[Information — start]

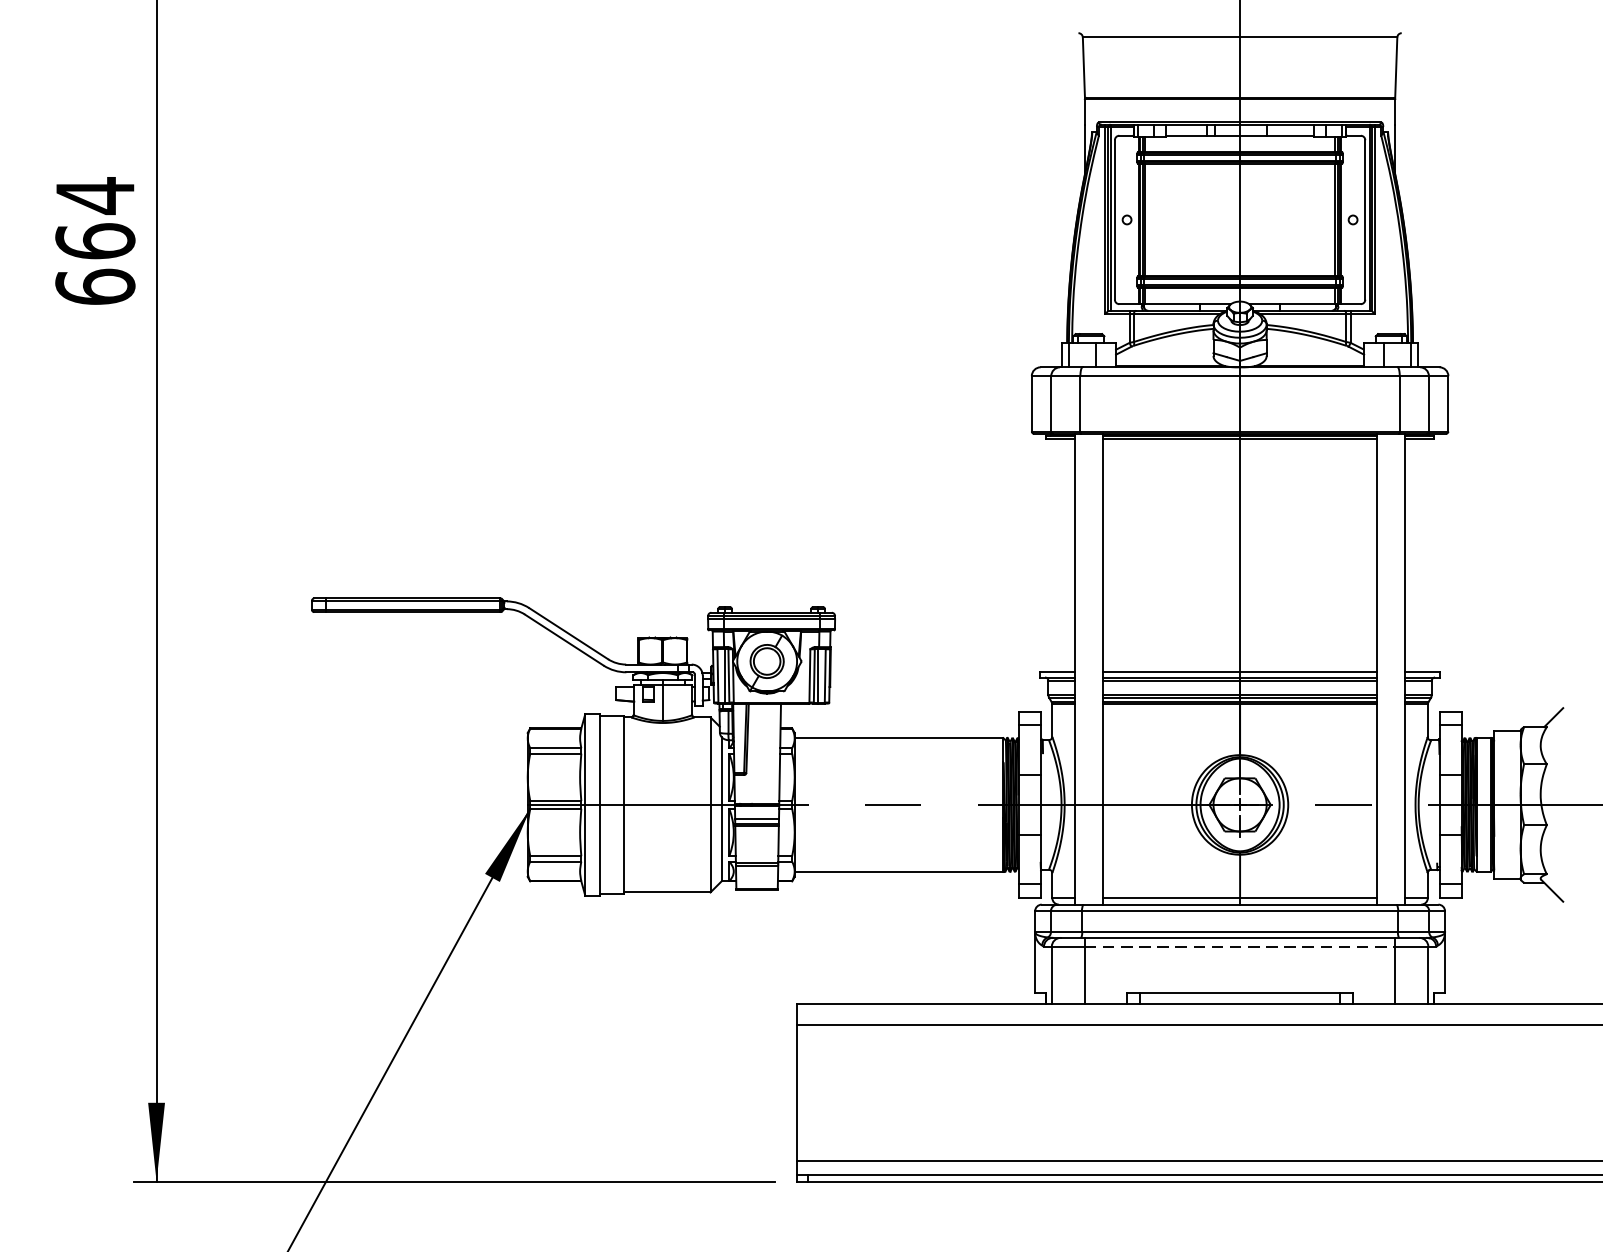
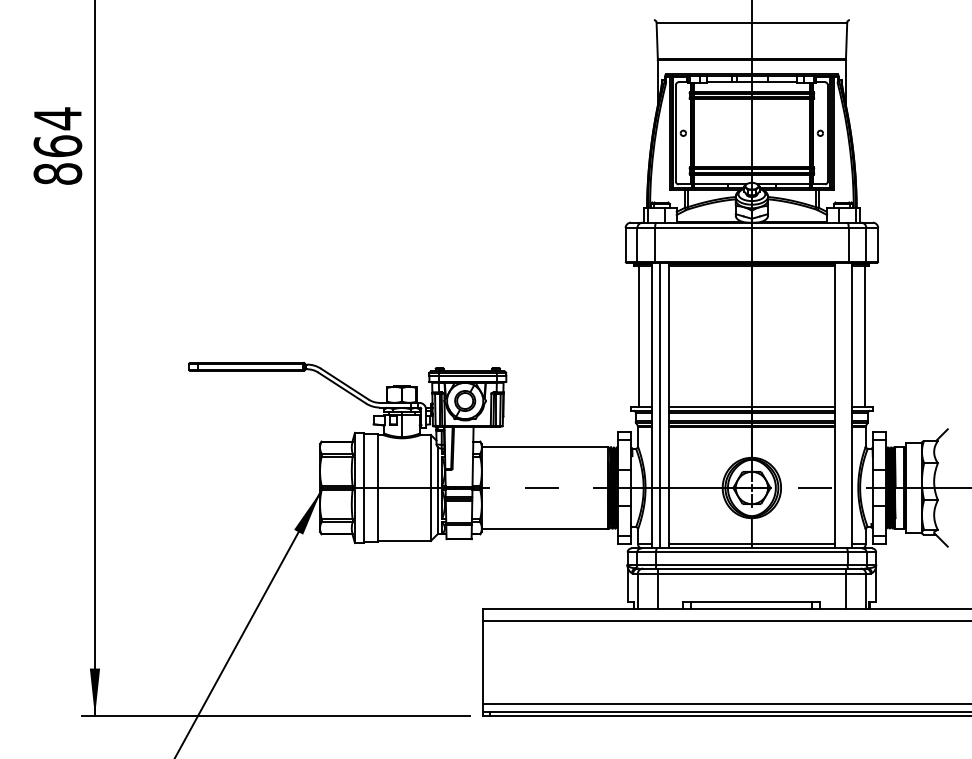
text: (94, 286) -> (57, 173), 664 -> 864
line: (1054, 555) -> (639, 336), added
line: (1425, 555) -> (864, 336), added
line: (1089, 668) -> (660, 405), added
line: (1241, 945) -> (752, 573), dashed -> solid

[Information — finish]
[Information — start]

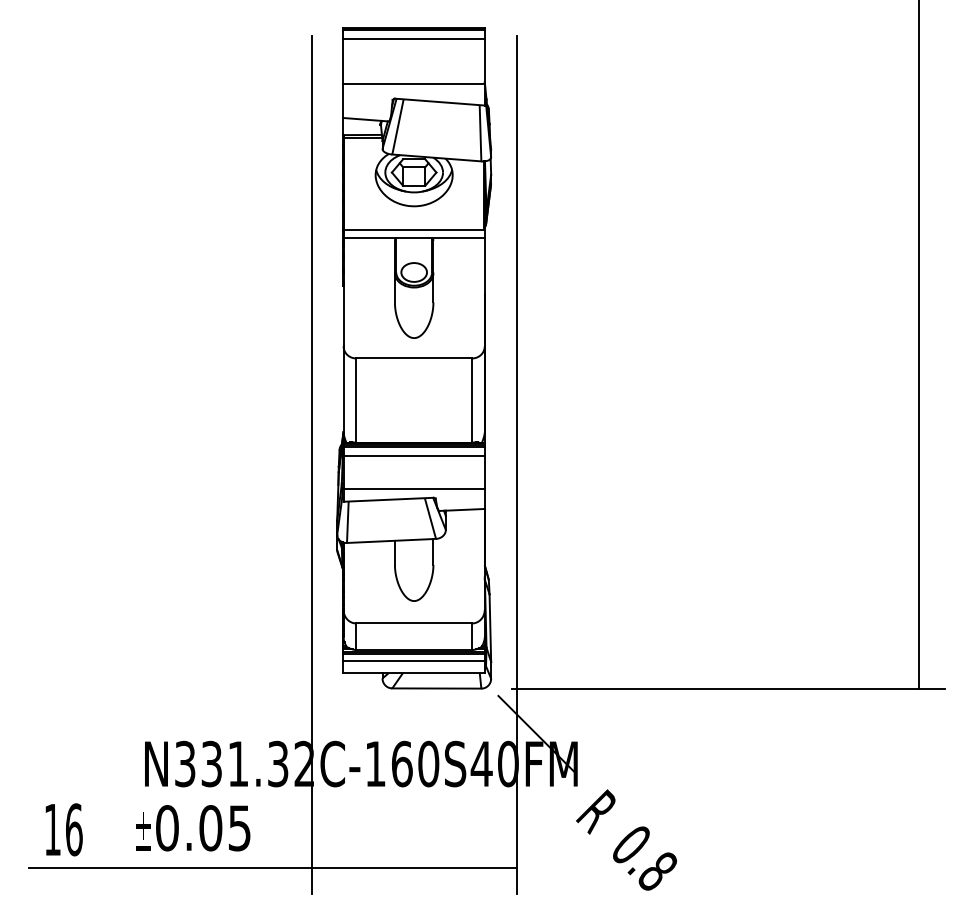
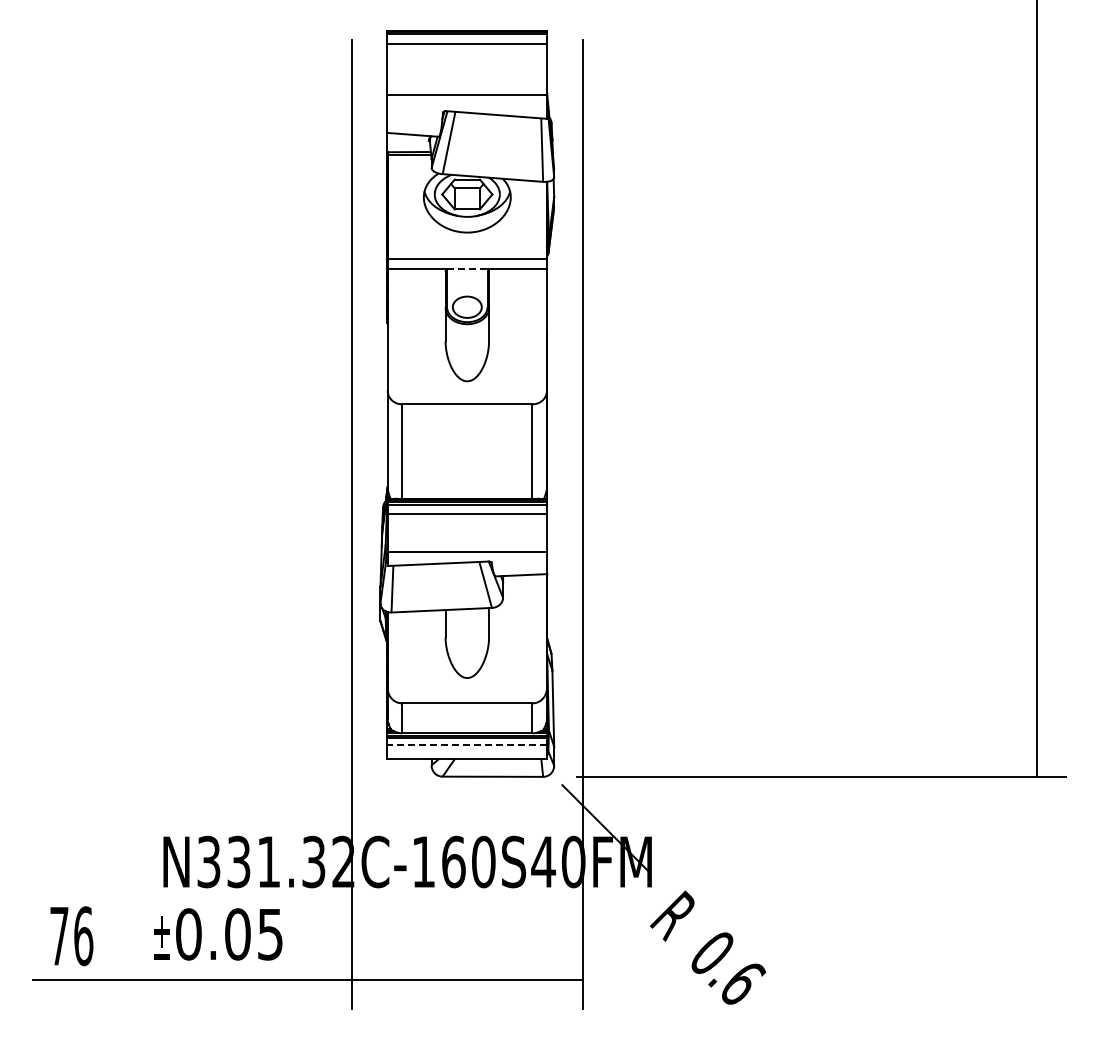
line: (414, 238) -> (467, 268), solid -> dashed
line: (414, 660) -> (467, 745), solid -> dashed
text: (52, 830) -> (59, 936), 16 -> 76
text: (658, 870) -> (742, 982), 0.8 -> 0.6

[Information — finish]

What you should do: Note each line above that holds "dashed", then copy all of them.

Solution to the problem:
line: (1241, 945) -> (752, 573), dashed -> solid
line: (414, 238) -> (467, 268), solid -> dashed
line: (414, 660) -> (467, 745), solid -> dashed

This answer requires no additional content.